==== PASSAGE SHOWN ====
The director was not the only one obsessed with paper. It was an occupational hazard of the FBI.
Monday morning, May 12, having worried all weekend, Ernie Belter voiced his concern to Court Jones. Everyone at headquarters knew that Bill Sullivan and the director had been feuding, that there was a lot of tension. All they had by way of authorization for the tap was a single telephone call. From Sullivan.
“God, I hope Sullivan isn’t freewheeling and dealing direct with the White House and cutting out the regular routine.” Bypassing the attorney general was one thing—that was common enough—but what if he was cutting out the director himself? It was a frightening thought, and Jones, who admitted he’d been worrying about the same thing, said he’d make some inquiries.
==== ENTRIES PROVIDED ====
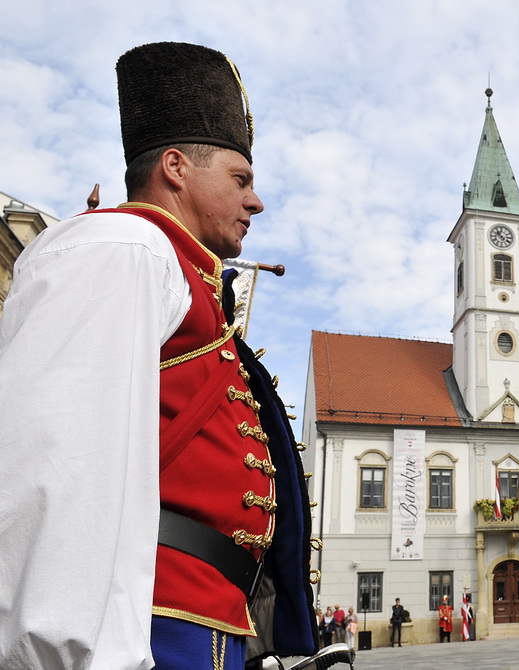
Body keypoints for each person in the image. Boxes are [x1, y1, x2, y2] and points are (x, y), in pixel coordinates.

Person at [0, 41, 317, 670]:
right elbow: (52, 467)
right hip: (139, 631)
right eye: (240, 179)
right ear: (176, 166)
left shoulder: (173, 270)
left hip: (198, 626)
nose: (256, 202)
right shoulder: (124, 248)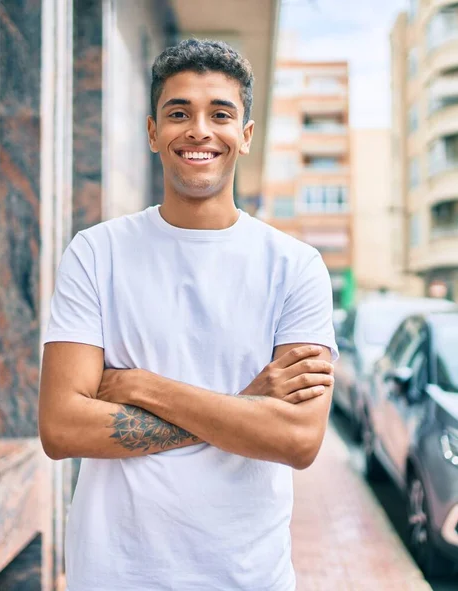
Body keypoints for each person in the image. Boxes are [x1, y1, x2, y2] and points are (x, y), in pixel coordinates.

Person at [39, 39, 338, 591]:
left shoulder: (295, 267)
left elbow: (298, 440)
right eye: (179, 113)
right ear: (153, 132)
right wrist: (248, 409)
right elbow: (61, 426)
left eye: (220, 114)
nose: (199, 130)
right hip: (114, 573)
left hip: (245, 575)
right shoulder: (96, 252)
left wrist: (143, 386)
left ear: (245, 136)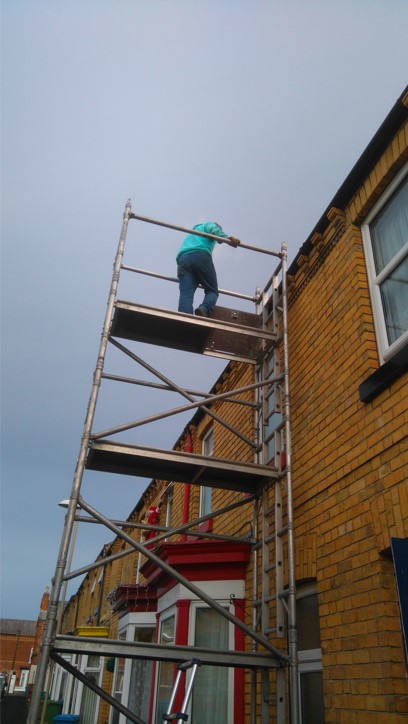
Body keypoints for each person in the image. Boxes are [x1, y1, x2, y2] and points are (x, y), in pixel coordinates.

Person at [176, 222, 240, 317]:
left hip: (183, 260)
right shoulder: (207, 225)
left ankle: (184, 317)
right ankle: (204, 309)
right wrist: (226, 238)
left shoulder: (193, 232)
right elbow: (213, 229)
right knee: (212, 291)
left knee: (186, 293)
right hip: (200, 255)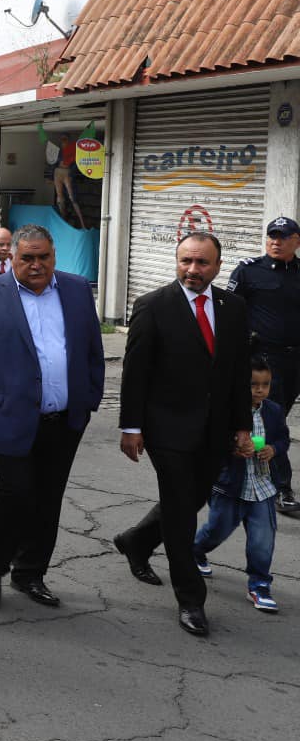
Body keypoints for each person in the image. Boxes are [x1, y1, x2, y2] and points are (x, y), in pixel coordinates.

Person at [0, 225, 105, 611]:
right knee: (16, 491)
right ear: (11, 258)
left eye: (43, 257)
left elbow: (91, 350)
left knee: (49, 497)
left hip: (64, 419)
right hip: (7, 415)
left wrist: (89, 399)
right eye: (27, 258)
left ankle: (30, 572)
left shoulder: (77, 289)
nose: (36, 265)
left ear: (54, 256)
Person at [113, 233, 252, 638]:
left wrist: (242, 426)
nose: (193, 270)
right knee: (179, 509)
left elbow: (238, 373)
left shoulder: (234, 307)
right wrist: (131, 428)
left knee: (192, 498)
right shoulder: (153, 306)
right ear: (177, 261)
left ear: (217, 265)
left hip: (216, 429)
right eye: (186, 261)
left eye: (202, 263)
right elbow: (135, 373)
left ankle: (136, 541)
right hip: (166, 428)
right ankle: (191, 599)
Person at [193, 355, 288, 613]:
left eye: (265, 384)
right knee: (217, 529)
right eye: (253, 384)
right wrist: (232, 449)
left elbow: (283, 439)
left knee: (262, 539)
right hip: (230, 487)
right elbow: (210, 442)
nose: (260, 390)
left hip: (263, 487)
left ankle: (259, 585)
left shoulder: (274, 411)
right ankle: (196, 551)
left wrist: (273, 449)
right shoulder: (228, 412)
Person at [227, 216, 300, 514]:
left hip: (295, 361)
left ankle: (253, 465)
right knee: (272, 420)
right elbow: (229, 313)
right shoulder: (248, 271)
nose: (275, 241)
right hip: (263, 362)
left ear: (296, 241)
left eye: (283, 237)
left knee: (271, 419)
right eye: (272, 236)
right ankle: (282, 487)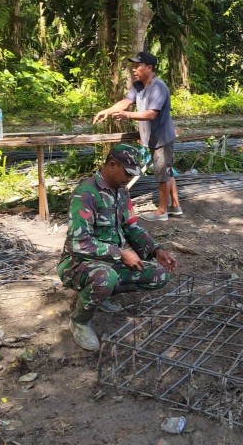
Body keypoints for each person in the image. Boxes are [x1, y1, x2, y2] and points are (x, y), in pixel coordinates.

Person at [56, 143, 178, 351]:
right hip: (77, 264)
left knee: (159, 275)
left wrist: (156, 250)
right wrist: (120, 253)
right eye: (127, 173)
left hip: (111, 261)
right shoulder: (85, 194)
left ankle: (101, 294)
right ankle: (80, 321)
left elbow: (131, 226)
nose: (129, 179)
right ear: (112, 165)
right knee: (105, 277)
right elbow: (79, 243)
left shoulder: (121, 192)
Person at [93, 51, 181, 221]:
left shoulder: (158, 87)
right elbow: (126, 102)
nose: (133, 70)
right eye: (133, 66)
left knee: (162, 173)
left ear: (149, 67)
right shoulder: (138, 86)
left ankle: (162, 211)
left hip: (161, 137)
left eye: (137, 66)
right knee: (167, 172)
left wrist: (127, 115)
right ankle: (175, 207)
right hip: (152, 137)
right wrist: (108, 110)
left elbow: (151, 114)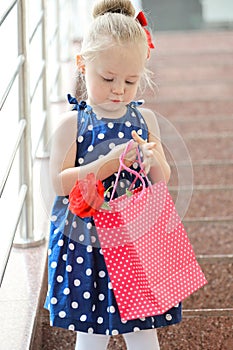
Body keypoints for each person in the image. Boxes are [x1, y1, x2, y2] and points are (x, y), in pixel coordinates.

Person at [44, 1, 182, 349]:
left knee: (142, 331)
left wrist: (152, 159)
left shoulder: (145, 121)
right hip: (87, 238)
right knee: (90, 334)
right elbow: (59, 183)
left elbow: (162, 178)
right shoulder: (71, 125)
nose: (119, 89)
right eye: (107, 78)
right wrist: (105, 163)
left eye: (130, 80)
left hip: (137, 233)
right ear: (82, 65)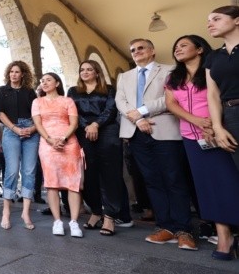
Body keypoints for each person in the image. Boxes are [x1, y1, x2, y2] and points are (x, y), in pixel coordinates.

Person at [115, 38, 196, 250]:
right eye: (133, 50)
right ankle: (165, 227)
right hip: (136, 133)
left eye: (141, 48)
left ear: (152, 51)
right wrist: (138, 120)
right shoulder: (124, 76)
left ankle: (184, 230)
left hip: (165, 130)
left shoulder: (170, 70)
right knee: (152, 181)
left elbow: (171, 98)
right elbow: (120, 101)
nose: (136, 51)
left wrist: (142, 111)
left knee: (174, 179)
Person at [166, 34, 239, 260]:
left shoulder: (213, 69)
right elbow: (171, 103)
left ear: (199, 49)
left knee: (230, 182)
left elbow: (219, 97)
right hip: (191, 138)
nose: (178, 49)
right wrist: (196, 121)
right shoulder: (173, 77)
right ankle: (224, 237)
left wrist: (215, 126)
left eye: (183, 45)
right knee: (208, 187)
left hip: (220, 133)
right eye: (176, 47)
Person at [67, 60, 125, 236]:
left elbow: (111, 110)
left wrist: (95, 124)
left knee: (109, 174)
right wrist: (87, 126)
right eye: (82, 70)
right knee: (88, 174)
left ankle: (109, 216)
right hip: (83, 132)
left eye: (89, 69)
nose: (85, 72)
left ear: (97, 72)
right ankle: (96, 211)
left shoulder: (109, 89)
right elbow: (73, 112)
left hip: (107, 131)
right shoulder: (73, 91)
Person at [32, 72, 84, 238]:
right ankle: (57, 221)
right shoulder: (37, 102)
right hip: (47, 145)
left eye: (48, 80)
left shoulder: (67, 101)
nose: (44, 83)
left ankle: (74, 222)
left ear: (57, 83)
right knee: (51, 183)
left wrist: (63, 138)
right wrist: (50, 139)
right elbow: (38, 124)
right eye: (42, 81)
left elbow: (74, 123)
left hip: (69, 143)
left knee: (73, 183)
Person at [0, 61, 39, 230]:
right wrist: (15, 128)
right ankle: (6, 212)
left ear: (23, 74)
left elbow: (37, 114)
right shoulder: (2, 91)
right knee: (11, 171)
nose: (13, 74)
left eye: (17, 72)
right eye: (11, 71)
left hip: (30, 131)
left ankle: (25, 212)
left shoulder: (30, 92)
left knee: (29, 171)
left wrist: (32, 129)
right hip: (11, 131)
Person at [206, 5, 239, 172]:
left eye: (216, 19)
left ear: (237, 20)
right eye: (208, 21)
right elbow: (212, 94)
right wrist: (218, 127)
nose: (210, 24)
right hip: (231, 114)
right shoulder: (212, 57)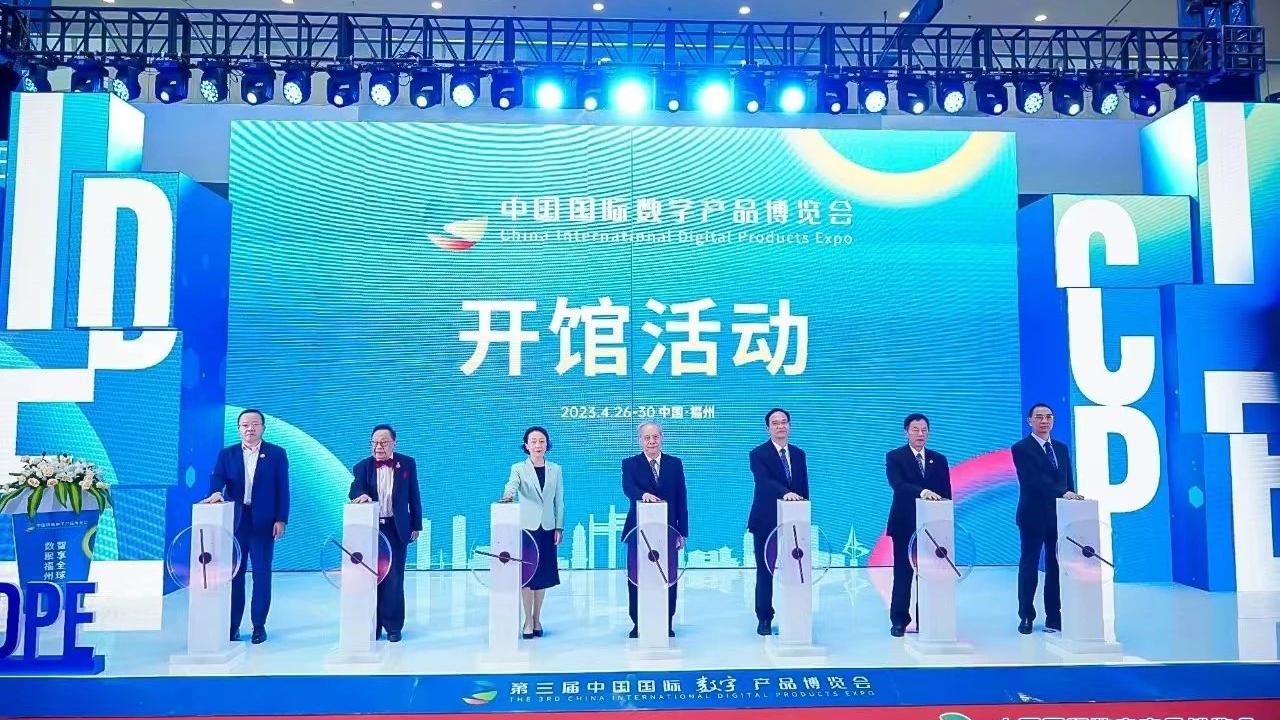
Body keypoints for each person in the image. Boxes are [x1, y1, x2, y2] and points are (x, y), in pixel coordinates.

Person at [202, 408, 290, 645]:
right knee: (234, 575)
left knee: (261, 574)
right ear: (239, 429)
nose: (250, 429)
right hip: (236, 523)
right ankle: (232, 625)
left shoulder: (276, 454)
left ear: (263, 427)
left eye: (254, 424)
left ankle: (258, 625)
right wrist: (215, 492)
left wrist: (281, 519)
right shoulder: (227, 454)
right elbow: (218, 477)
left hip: (264, 523)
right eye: (245, 425)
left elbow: (283, 488)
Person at [1011, 402, 1084, 635]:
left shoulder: (1061, 448)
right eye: (1039, 417)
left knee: (1056, 566)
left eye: (1048, 417)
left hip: (1059, 516)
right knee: (1030, 565)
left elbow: (1068, 481)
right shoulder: (1021, 448)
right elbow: (1033, 481)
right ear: (1029, 421)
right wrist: (1063, 493)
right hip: (1032, 516)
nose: (1044, 421)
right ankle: (1026, 616)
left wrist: (1072, 499)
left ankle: (1054, 615)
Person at [350, 424, 422, 643]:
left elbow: (414, 495)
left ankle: (393, 626)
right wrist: (361, 494)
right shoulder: (362, 466)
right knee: (370, 577)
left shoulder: (407, 464)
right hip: (371, 529)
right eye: (374, 442)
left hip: (396, 528)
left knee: (394, 577)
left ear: (394, 443)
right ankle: (373, 625)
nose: (378, 447)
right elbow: (355, 489)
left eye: (383, 442)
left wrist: (416, 524)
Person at [884, 413, 952, 637]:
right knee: (903, 574)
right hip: (904, 525)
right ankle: (899, 620)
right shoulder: (895, 457)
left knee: (930, 574)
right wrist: (922, 492)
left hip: (933, 529)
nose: (920, 434)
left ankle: (928, 618)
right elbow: (898, 484)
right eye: (915, 429)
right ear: (906, 432)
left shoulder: (939, 459)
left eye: (924, 430)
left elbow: (946, 493)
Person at [621, 421, 688, 639]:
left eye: (655, 437)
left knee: (667, 576)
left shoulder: (675, 463)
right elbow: (628, 488)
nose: (651, 441)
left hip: (668, 531)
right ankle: (638, 622)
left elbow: (681, 498)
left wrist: (681, 532)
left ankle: (666, 621)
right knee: (637, 576)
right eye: (647, 438)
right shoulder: (630, 464)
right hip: (638, 531)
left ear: (662, 438)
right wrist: (643, 495)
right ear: (640, 440)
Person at [747, 407, 809, 636]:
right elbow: (764, 481)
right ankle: (764, 617)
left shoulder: (799, 454)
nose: (780, 426)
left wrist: (804, 509)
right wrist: (786, 493)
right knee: (766, 570)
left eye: (784, 422)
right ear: (768, 428)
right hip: (766, 520)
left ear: (789, 426)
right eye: (775, 423)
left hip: (795, 520)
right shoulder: (758, 454)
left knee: (796, 568)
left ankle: (796, 615)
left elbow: (803, 486)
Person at [501, 426, 564, 639]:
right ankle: (527, 619)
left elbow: (559, 501)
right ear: (526, 445)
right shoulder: (518, 468)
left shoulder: (556, 469)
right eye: (533, 441)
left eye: (542, 441)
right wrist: (508, 494)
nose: (538, 445)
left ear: (547, 444)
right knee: (527, 576)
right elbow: (512, 484)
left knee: (543, 576)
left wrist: (559, 526)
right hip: (527, 530)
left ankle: (537, 618)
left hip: (547, 529)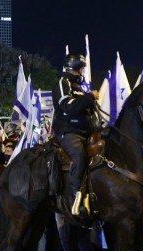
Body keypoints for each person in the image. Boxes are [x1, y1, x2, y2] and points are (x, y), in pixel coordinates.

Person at [52, 53, 99, 215]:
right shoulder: (62, 82)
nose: (82, 72)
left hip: (88, 131)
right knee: (79, 155)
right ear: (72, 68)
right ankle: (74, 197)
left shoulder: (81, 87)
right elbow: (68, 106)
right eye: (80, 69)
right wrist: (89, 97)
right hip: (69, 131)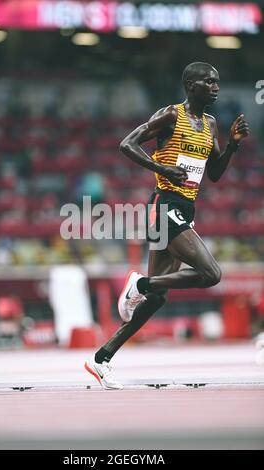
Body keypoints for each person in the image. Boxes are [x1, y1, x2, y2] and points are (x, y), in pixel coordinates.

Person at [85, 62, 249, 389]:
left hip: (185, 208)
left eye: (218, 82)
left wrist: (232, 144)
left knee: (158, 298)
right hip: (165, 205)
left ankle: (100, 359)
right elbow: (127, 144)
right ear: (190, 85)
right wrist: (159, 165)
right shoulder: (171, 116)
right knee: (211, 274)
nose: (216, 87)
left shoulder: (211, 124)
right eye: (208, 81)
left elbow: (213, 173)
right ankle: (140, 285)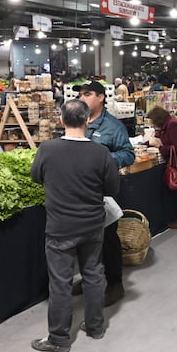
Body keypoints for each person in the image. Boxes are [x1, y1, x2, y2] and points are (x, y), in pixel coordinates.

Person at [29, 99, 120, 352]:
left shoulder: (47, 149)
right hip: (93, 226)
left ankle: (58, 338)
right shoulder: (100, 152)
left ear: (61, 120)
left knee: (60, 281)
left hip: (60, 227)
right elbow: (112, 188)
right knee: (93, 274)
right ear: (87, 120)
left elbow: (35, 176)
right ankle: (95, 326)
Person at [73, 81, 135, 306]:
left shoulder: (112, 126)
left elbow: (128, 154)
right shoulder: (77, 121)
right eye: (80, 94)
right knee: (84, 238)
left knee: (108, 238)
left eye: (87, 94)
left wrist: (103, 160)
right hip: (78, 190)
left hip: (104, 191)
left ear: (100, 97)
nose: (82, 98)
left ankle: (115, 284)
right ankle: (90, 277)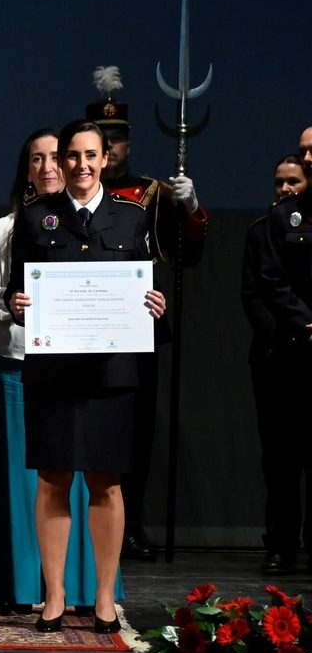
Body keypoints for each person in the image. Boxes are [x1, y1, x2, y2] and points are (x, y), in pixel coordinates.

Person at [6, 119, 168, 634]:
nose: (79, 165)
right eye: (70, 156)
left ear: (106, 160)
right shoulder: (35, 218)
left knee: (106, 482)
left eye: (90, 156)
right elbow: (16, 294)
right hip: (53, 370)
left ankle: (102, 597)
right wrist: (17, 304)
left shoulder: (132, 218)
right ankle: (53, 597)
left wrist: (155, 303)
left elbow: (146, 289)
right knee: (53, 479)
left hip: (111, 372)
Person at [0, 129, 123, 613]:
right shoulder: (16, 225)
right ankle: (31, 589)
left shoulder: (111, 219)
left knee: (96, 482)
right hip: (25, 362)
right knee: (35, 482)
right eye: (37, 159)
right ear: (27, 169)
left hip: (91, 366)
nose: (50, 166)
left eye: (57, 157)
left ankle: (91, 593)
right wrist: (11, 303)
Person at [86, 65, 207, 560]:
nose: (110, 150)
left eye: (117, 141)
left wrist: (191, 209)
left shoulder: (153, 194)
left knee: (135, 434)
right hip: (81, 325)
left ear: (128, 145)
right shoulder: (62, 196)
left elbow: (187, 256)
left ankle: (128, 524)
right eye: (101, 140)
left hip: (137, 330)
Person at [256, 126, 312, 573]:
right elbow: (271, 280)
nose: (307, 158)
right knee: (282, 456)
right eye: (303, 151)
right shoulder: (284, 218)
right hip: (295, 351)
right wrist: (305, 321)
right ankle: (280, 544)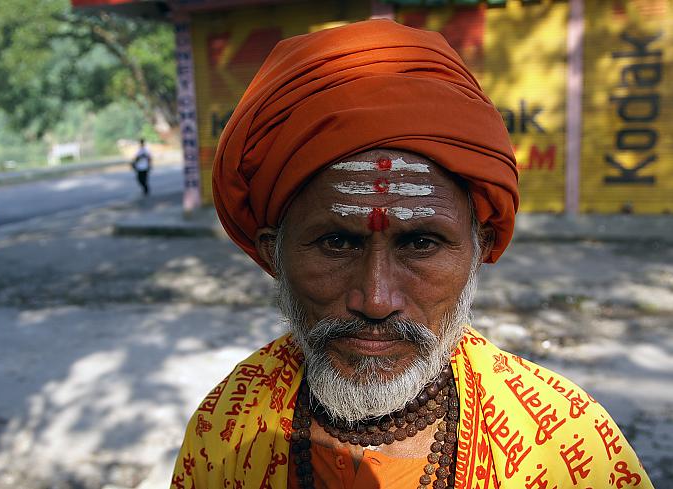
====
ASSIGNMENT>
Pick up the passage about Sullivan and the FBI wiretap after its final sentence and keep the story going.

RESULT FOR THIS TASK>
Later that same day, however, they received the authorization—signed by both the AG and the director—not only legitimizing the Halperin tap but adding three others; greatly relieved, they set to work adding the new taps.
Still, “it made us a little bit nervous,” Belter recalled, “the fact that we were covering White House people…people still in the White House.” Frequently they picked up Henry Kissinger, who talked as if he were aware his every utterance was being recorded—as he, of course, was—and on occasion there was even the familiar voice of President Nixon.
57
On May 20 both Kissinger and Haig came to Sullivan’s office and read all of the logs. When the president’s foreign-policy adviser had finished, he remarked to Sullivan, “It is clear that I don’t have anybody in my office that I can trust except Colonel Haig here.”
58
He then added two more names, both of NSC staff members.
By this time Sullivan was getting the impression that Kissinger had been bitten by the secrecy bug, that his main interest was in hearing what other people were saying about him.
Two months after the start of the program, Sullivan, desperately needing the personnel and equipment for a major espionage investigation, asked Hoover if he could remove the taps.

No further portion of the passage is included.